Washington, D.C. (March 4, 2016) – The American Institute of CPAs (AICPA) today pressed the U.S. Department of the Treasury to adopt three specific recommendations that would provide tax relief to citizens of the United States and Canada who have various cross-border deferred and tax exempt savings accounts which are often subjected to double taxation and unexpected current inclusion in income.
In addition, the AICPA urged the Treasury Department to work with the Canadian Department of Finance to provide similar relief as appropriate. Requests comparable to the AICPA’s are being submitted by the Chartered Professional Accountants of Canada (CPA Canada) to the Canadian Department of Finance and by The American Chamber of Commerce in Canada (AmCham Canada) to both the U.S. Treasury and Canadian Department of Finance.
In the March 4, letter, Troy K. Lewis, CPA, CGMA, chair of the AICPA Tax Executive Committee, explained that both the U.S. and Canada have tax provisions that allow individuals to establish tax-deferred and/or tax-exempt savings accounts. Article XVIII of The United States-Canada income Tax Convention and associated protocols (“the Treaty”) provides bilateral deferral of tax or inclusion in income for various qualified or registered pension or retirement plans, he wrote, but does not provide any relief from double taxation or current inclusion in income for other plans and accounts such as education plans, disability savings plans and, under certain circumstances, Roth IRAs.
Lewis identified individuals who are impacted as: Americans living in Canada, Canadians living in the U.S., Americans living in the U.S. who contributed to Canadian plans while living in Canada and Canadians living in Canada who contributed to a U.S. plan while living in the U.S.
“Frequently, a cross-border move will result in adverse tax consequences such as unanticipated inclusion in income of amounts saved in a tax-deferred or tax-exempt account which may require the cross border individual to liquidate the accounts to avoid the adverse tax consequences,” Lewis stated. “Often, the forced liquidation itself can result in unanticipated taxable income. Furthermore, the U.S. imposes complex reporting requirements, such as those regarding foreign trusts and Passive Foreign Investment Companies (PFIC), for individuals participating in Canadian plans. These tax implications can adversely impact the individuals and their families, the social objectives of the countries and cross-border mobility.”

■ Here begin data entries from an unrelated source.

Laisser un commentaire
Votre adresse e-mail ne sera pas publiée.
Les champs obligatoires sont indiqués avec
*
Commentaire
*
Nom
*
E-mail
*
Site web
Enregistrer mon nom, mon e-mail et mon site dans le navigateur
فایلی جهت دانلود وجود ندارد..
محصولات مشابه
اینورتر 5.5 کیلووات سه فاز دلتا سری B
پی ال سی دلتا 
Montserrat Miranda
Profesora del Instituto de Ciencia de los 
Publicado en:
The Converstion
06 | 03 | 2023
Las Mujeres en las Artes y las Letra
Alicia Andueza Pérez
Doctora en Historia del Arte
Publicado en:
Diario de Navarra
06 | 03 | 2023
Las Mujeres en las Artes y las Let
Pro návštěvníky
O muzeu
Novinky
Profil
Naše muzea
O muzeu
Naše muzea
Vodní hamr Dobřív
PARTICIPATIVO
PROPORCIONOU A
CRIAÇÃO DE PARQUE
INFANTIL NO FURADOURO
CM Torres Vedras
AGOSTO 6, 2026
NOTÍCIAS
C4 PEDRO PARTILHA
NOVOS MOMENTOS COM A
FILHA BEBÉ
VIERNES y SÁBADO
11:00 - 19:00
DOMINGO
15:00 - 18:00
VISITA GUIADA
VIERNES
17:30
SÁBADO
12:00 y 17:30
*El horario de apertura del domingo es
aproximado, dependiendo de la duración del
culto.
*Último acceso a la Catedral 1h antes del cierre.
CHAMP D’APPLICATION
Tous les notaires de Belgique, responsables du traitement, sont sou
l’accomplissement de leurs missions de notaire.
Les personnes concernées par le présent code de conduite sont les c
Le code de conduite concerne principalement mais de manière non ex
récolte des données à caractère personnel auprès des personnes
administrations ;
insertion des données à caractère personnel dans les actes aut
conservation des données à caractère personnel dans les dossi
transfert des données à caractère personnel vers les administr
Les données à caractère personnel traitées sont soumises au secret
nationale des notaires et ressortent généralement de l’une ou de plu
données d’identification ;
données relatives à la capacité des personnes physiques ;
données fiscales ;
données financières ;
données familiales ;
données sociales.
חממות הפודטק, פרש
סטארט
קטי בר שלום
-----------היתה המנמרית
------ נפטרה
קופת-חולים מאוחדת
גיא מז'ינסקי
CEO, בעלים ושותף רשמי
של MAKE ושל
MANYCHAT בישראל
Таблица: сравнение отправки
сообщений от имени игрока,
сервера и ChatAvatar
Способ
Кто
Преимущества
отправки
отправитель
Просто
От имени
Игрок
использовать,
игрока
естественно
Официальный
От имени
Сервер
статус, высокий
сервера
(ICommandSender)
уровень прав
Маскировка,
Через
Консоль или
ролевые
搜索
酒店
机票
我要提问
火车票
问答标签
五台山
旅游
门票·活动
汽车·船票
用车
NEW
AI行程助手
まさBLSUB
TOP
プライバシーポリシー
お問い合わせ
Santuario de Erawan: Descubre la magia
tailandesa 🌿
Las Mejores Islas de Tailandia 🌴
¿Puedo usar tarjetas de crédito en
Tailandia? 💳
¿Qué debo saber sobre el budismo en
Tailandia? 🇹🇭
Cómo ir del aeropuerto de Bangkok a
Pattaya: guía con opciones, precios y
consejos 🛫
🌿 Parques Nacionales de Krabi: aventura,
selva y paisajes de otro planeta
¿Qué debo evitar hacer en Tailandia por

In the letter, Lewis wrote that the AICPA recommends that Treasury implement the following measures in order to reduce the tax and reporting burdens associated with various cross-border deferred and tax-exempt savings accounts:
Provide U.S. citizens and residents tax-deferred or tax-exempt treatment, comparable to that offered by Canada to its citizens and residents, for their contributions, income and withdrawals from properly established Canadian Registered Education Savings Plans (RESP), Canadian Registered Disability Savings Plans (RDSP) and Canadian Tax Free Savings Accounts (TFSA)
Exempt properly established Canadian RESP, RDSP and TFSA from classification as grantor trusts. Additionally, exempt U.S. citizens and residents from various onerous statutory filing requirements for foreign trusts and PFICs which can currently exist for these plans.
Work with their Canadian counterparts at Finance Canada to provide similar relief from taxation and burdensome reporting requirements for Canadian citizens and residents who hold and contribute to properly established 529 Plans, qualified ABLE (Achieving a Better Life Experience) accounts and Roth IRAs in the United States.
The letter also includes a detailed description of how each recommendation relates to each type of U.S. or Canadian plan or account.